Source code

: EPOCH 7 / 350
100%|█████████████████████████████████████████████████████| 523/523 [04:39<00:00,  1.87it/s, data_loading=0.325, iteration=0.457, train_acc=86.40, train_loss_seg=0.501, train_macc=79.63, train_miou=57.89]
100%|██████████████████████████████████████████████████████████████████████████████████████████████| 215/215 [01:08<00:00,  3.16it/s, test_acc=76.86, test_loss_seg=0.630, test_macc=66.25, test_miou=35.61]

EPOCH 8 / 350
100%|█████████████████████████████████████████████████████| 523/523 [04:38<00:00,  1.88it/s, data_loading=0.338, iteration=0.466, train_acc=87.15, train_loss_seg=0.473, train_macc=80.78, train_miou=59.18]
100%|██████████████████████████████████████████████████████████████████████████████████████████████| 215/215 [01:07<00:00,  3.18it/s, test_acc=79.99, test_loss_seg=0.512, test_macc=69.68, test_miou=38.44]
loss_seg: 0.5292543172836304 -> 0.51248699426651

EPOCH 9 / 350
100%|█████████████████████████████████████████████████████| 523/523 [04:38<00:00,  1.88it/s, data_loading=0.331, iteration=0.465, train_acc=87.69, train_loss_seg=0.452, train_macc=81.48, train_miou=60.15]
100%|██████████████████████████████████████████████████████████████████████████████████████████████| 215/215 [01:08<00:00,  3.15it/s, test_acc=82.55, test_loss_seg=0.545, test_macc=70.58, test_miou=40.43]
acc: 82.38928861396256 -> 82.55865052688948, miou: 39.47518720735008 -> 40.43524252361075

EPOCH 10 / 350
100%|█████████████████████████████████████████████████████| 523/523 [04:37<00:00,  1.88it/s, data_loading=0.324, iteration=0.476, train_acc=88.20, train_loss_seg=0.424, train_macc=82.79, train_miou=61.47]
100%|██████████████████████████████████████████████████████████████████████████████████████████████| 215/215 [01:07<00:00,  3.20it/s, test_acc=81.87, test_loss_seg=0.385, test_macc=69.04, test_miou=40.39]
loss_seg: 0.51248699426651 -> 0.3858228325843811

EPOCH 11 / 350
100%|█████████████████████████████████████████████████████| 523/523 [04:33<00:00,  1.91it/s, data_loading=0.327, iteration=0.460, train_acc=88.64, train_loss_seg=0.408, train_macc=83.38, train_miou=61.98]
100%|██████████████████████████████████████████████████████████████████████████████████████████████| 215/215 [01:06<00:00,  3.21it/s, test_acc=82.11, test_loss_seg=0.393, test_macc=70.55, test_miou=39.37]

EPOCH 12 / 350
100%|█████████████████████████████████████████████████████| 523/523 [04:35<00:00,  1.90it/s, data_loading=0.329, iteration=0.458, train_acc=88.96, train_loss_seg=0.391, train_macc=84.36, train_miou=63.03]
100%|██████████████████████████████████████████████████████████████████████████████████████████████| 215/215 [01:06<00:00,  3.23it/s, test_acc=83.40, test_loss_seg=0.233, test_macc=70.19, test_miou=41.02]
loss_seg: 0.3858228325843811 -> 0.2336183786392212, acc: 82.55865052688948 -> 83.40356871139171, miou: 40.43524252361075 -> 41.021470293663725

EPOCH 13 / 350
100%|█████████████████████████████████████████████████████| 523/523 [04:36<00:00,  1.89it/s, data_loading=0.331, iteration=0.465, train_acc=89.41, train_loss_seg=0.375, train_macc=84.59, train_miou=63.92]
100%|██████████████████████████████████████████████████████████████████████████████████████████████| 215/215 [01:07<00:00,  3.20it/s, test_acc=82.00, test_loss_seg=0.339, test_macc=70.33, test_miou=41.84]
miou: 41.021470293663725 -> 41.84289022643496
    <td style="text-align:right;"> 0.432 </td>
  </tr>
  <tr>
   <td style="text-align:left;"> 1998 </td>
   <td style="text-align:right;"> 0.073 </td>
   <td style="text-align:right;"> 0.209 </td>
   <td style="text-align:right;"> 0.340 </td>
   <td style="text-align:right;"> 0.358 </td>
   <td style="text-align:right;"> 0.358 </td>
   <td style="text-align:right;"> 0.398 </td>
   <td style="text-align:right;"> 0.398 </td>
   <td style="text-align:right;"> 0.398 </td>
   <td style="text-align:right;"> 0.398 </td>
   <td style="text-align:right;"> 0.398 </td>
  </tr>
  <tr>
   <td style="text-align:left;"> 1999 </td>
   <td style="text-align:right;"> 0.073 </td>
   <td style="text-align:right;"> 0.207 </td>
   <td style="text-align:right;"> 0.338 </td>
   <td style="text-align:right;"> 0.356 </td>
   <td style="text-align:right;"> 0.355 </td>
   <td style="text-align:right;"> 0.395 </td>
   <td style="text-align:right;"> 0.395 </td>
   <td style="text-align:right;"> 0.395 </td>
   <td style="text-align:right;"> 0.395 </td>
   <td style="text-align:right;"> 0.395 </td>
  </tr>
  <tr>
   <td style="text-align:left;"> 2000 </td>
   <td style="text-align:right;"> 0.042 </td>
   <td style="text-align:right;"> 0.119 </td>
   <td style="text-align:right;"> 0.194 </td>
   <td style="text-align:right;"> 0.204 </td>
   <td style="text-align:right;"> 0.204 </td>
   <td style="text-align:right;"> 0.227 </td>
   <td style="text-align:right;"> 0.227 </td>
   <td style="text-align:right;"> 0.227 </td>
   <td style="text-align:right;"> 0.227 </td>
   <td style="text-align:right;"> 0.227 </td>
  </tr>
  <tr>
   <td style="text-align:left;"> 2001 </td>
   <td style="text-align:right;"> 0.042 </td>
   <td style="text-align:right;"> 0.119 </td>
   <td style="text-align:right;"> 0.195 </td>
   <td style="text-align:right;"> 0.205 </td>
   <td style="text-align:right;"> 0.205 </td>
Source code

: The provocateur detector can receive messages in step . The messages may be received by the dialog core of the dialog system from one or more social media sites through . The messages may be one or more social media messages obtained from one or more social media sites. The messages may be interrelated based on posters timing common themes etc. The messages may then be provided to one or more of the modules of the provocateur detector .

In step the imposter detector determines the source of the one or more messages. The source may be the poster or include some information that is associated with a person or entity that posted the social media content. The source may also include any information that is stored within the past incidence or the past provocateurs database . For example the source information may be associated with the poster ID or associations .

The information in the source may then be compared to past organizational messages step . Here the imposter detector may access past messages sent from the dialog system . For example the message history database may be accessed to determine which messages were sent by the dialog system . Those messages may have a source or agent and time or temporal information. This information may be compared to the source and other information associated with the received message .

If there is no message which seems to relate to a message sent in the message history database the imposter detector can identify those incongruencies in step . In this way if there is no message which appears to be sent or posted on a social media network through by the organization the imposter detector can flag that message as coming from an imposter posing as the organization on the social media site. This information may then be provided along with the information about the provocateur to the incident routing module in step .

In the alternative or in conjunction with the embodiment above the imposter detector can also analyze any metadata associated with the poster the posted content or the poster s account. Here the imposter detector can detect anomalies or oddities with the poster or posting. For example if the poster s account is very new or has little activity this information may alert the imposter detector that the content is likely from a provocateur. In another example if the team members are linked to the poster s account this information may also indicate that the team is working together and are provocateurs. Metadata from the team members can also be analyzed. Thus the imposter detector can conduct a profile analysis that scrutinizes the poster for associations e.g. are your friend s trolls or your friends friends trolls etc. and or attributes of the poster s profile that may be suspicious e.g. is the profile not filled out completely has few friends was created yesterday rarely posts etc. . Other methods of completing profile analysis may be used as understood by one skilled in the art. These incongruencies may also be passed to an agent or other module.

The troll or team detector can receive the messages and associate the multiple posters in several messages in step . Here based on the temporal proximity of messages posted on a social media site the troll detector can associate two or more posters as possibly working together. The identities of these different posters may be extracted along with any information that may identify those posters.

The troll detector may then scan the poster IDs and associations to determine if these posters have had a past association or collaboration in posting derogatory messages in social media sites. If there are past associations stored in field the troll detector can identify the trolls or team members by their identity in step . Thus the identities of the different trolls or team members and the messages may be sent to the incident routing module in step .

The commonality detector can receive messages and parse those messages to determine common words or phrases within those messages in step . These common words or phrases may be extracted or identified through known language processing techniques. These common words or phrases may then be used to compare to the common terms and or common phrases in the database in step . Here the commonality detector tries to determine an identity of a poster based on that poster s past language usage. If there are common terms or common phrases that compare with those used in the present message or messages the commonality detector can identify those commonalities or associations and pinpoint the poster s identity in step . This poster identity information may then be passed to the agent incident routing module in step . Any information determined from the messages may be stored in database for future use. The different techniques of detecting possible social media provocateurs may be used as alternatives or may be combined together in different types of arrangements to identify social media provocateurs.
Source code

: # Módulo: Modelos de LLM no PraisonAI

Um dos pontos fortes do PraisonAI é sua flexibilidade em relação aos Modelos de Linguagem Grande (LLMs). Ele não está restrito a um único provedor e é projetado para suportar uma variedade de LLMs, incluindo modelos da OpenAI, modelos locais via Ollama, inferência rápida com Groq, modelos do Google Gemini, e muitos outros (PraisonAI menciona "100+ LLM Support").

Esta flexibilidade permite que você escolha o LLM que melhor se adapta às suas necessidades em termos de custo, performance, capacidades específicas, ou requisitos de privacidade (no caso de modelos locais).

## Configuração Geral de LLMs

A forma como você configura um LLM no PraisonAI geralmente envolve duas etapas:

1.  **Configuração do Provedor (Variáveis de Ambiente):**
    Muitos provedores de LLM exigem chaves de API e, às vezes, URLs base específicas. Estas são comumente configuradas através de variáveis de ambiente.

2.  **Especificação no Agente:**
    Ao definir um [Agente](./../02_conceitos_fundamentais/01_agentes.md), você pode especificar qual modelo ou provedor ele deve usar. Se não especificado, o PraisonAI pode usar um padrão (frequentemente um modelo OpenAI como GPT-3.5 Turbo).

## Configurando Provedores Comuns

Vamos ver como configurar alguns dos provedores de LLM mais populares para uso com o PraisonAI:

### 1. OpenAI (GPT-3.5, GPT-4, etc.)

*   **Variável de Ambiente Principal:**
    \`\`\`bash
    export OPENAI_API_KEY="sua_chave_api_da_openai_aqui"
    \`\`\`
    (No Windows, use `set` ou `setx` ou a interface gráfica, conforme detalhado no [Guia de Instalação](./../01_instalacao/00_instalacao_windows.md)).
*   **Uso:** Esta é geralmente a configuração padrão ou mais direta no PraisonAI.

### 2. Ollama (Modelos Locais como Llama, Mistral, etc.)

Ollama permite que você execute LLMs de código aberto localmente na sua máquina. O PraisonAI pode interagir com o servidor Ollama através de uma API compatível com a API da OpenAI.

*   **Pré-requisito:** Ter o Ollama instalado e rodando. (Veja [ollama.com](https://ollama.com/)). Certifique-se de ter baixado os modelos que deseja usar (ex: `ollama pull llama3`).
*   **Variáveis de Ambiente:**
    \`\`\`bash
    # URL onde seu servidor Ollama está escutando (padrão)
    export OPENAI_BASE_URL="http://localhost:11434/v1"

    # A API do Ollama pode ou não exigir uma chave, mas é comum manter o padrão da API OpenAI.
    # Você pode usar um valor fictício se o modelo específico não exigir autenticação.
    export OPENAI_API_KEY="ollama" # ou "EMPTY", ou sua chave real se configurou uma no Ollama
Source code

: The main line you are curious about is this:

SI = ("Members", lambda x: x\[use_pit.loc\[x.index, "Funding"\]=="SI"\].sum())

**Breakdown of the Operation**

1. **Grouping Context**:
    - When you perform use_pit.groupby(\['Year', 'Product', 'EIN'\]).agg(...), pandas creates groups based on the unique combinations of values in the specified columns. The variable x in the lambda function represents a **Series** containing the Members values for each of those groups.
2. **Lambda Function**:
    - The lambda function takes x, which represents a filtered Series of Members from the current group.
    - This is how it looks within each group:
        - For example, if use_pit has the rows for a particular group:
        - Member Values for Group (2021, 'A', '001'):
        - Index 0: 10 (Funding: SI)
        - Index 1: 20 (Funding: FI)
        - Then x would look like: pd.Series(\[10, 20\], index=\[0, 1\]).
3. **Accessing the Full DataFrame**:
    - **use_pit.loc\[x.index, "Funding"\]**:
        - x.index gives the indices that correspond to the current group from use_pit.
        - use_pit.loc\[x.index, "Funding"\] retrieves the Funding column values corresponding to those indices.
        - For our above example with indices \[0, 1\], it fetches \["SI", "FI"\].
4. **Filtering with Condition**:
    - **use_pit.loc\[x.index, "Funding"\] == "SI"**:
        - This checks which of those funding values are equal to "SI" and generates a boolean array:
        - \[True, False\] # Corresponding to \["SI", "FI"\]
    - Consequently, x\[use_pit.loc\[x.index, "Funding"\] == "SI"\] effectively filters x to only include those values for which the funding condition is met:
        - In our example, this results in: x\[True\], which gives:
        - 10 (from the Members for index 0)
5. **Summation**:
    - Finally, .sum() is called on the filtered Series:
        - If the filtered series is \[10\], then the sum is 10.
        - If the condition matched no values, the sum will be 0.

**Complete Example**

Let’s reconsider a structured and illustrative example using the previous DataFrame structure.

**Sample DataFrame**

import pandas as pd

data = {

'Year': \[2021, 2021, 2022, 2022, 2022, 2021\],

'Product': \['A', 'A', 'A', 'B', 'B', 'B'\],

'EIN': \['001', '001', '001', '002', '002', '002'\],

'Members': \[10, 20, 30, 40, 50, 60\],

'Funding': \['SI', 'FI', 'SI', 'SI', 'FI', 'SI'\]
────────
Would you output, from the records above, exactly the run of lines that starts at the line containing "direta no PraisonAI." and ends at the line containing "### 2. Ollama", and only that run?

■ Solution for this task
*   **Uso:** Esta é geralmente a configuração padrão ou mais direta no PraisonAI.

### 2. Ollama (Modelos Locais como Llama, Mistral, etc.)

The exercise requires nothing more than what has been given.